Document
--- --- ---
Nestle Nigeria Plc: Focus and market peneration strategy underpins profit
Since making an inroad into the Nigeria’s robust market 50 years ago, Nestle Nigeria Plc has been meeting the nutritional needs of millions of people.
The consumer goods giant has recorded a record profit growth in the third quarter as its market penetrating product continues to underpin earnings amid a volatile and tough operating environment.
For the first nine months through September 2017, Nestles’ sales increased by 43 percent to N185.24 billion as against N129.29 bilion the previous year.
The growth in sales was driven by double digit price increases implemented through the second quarter of last year 2016 after last year’s devaluation. Nestles’ margins improved as the company was able to pass on high cost of production to consumers.
Gross margins increased to 40.96 billion in the period under review from 40.10 percent as at September 2016. Net margin, a measure of efficiency, increased to 12.40 percent from 0.385 percent the previous year.
--- --- ---
Given records
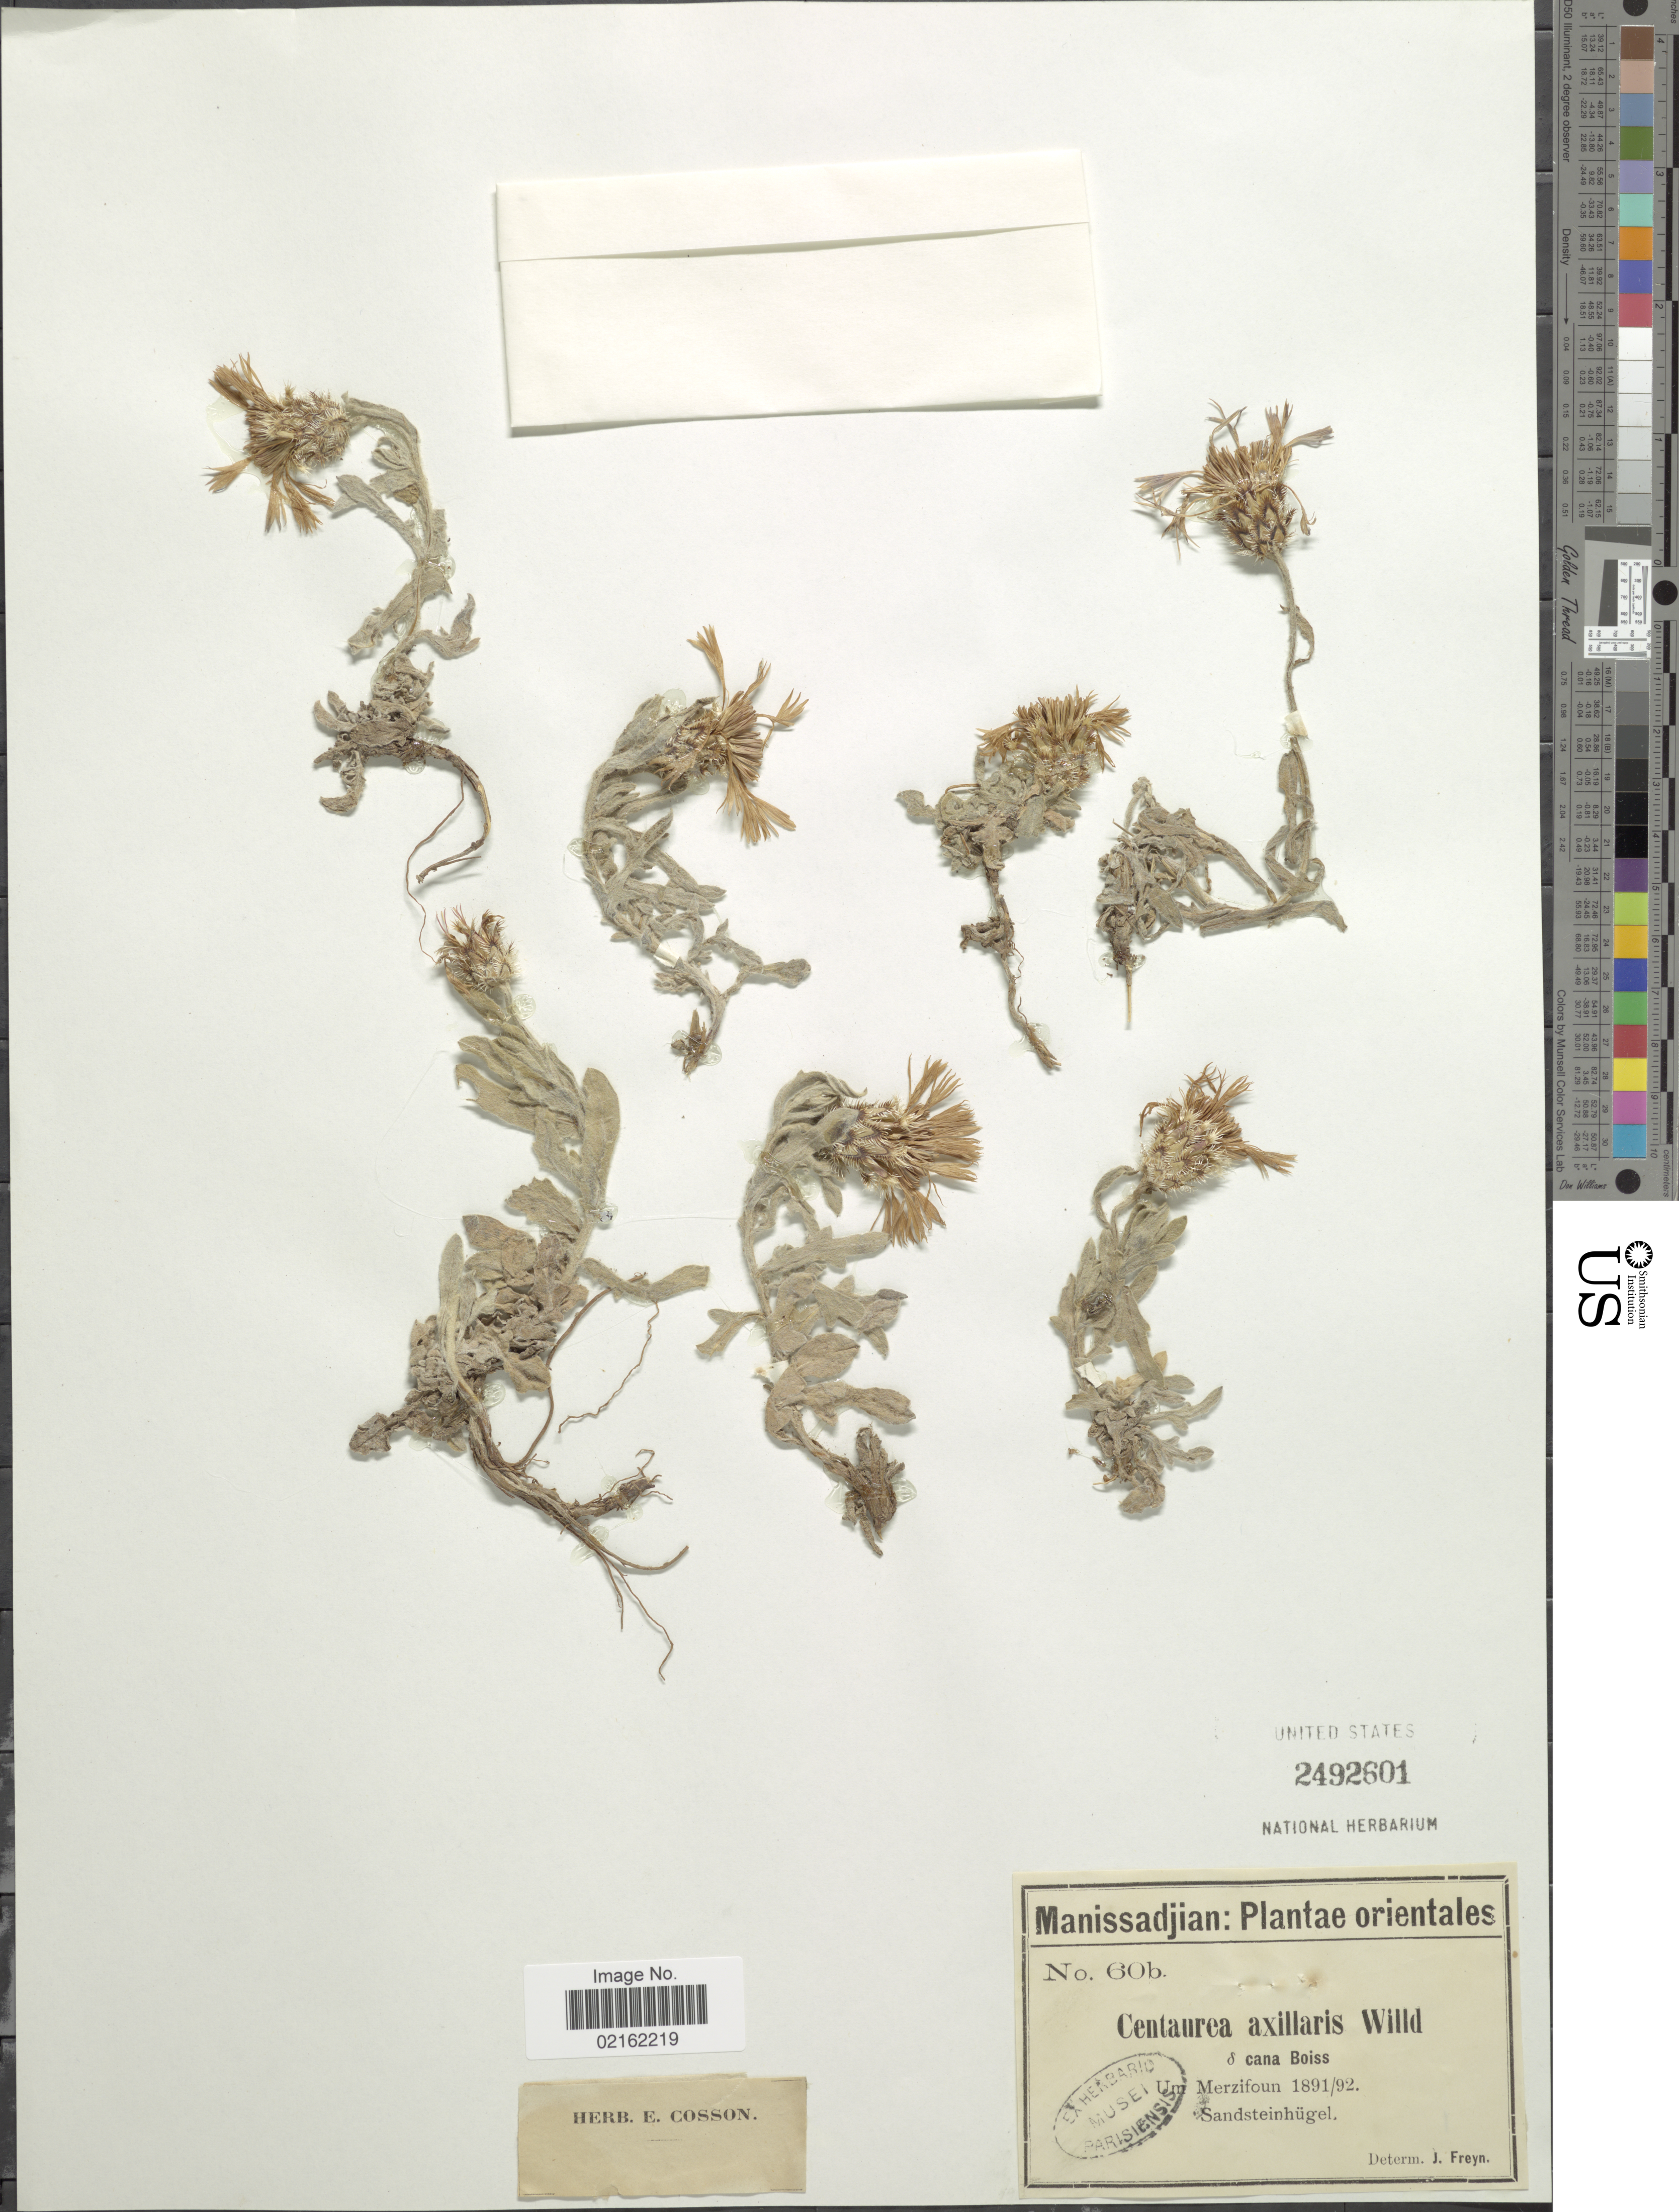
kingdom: Plantae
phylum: Tracheophyta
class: Magnoliopsida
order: Asterales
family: Asteraceae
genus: Centaurea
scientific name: Centaurea triumfetti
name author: All.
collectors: -. Manissadjian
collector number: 60b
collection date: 1891/1892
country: Turkey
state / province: Amasya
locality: Sandsteinhugel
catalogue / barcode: US 2492601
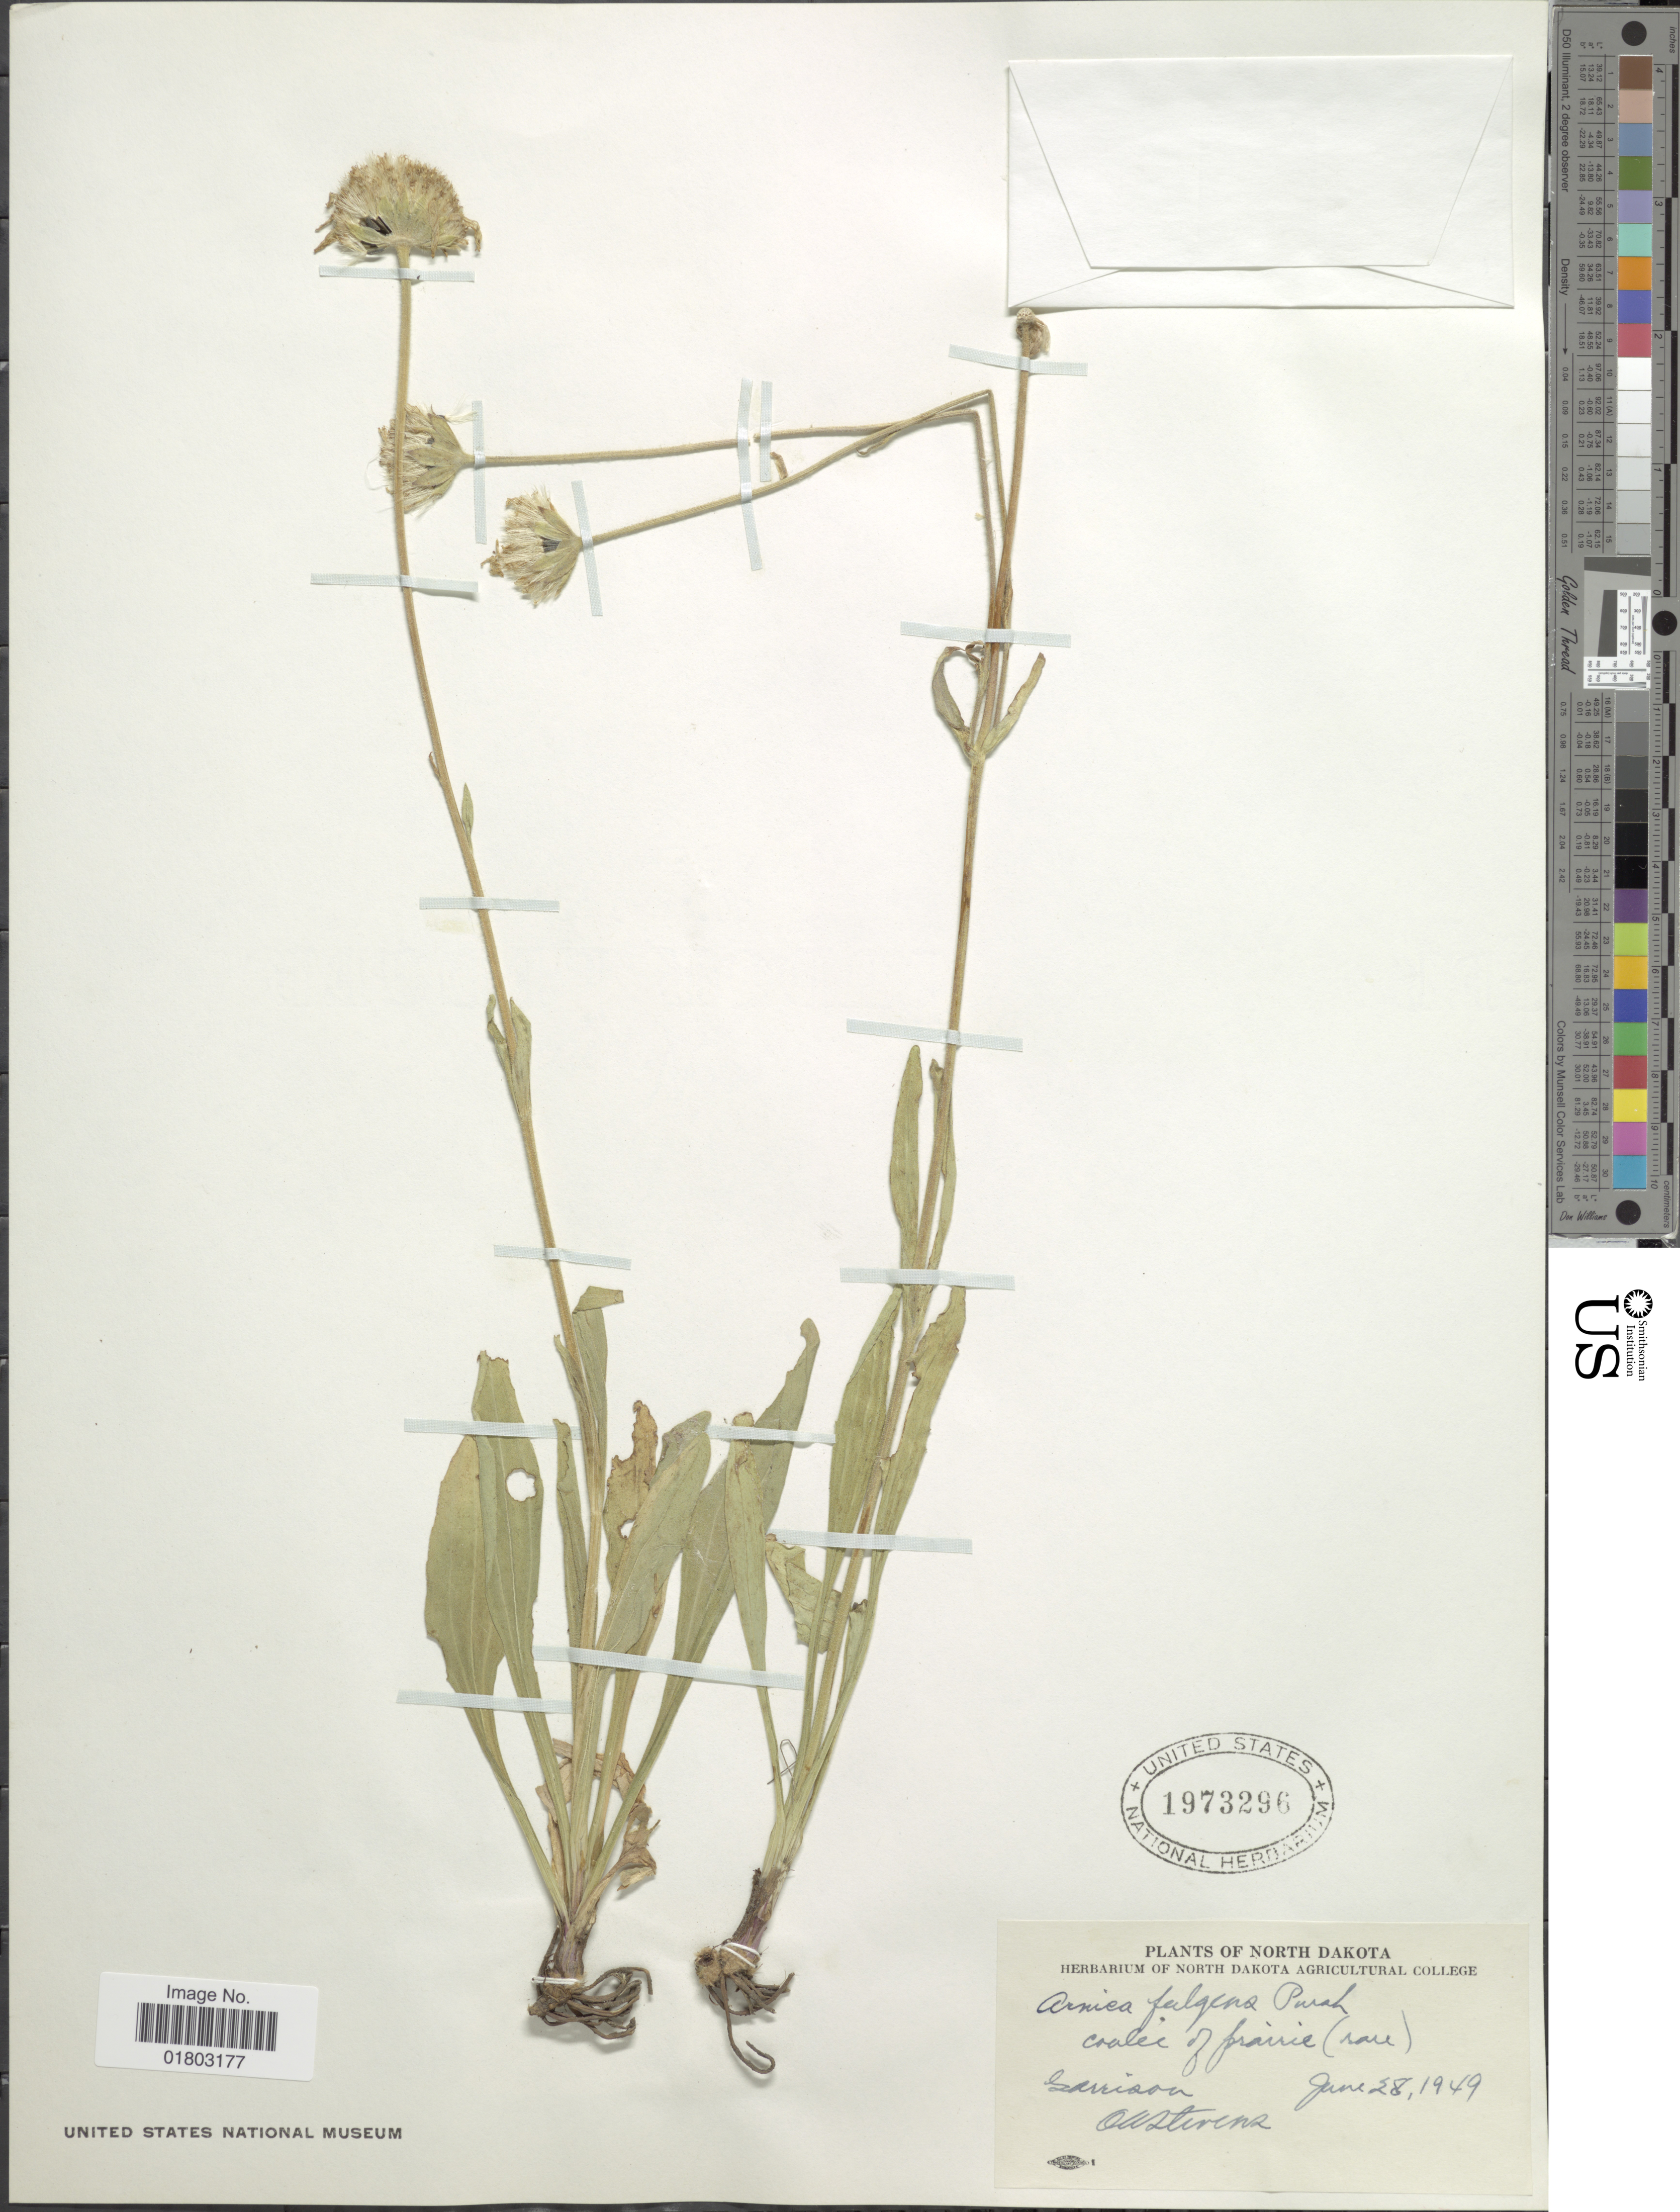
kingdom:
--- --- ---
Instructions
• 1. Do these statements agree with the article on Nestle Nigeria? For each, answer yes or no and quote the deciding words of the article.
(a) Nestle Nigeria entered the Nigerian market 50 years ago.
(b) Sales in the first nine months through September 2017 fell compared with the previous year.
(c) Price increases after the devaluation drove the growth in sales.
• 2. Repeat every line of the plant sheet records from start to finish, leaving out the pictures.

Outputs for the tasks
• 1.
(a) Yes: "Since making an inroad into the Nigeria’s robust market 50 years ago"
(b) No: "Nestles’ sales increased by 43 percent to N185.24 billion"
(c) Yes: "The growth in sales was driven by double digit price increases implemented through the second quarter of last year 2016 after last year’s devaluation."

• 2.
kingdom: Plantae
phylum: Tracheophyta
class: Magnoliopsida
order: Asterales
family: Asteraceae
genus: Centaurea
scientific name: Centaurea triumfetti
name author: All.
collectors: -. Manissadjian
collector number: 60b
collection date: 1891/1892
country: Turkey
state / province: Amasya
locality: Sandsteinhugel
catalogue / barcode: US 2492601
kingdom:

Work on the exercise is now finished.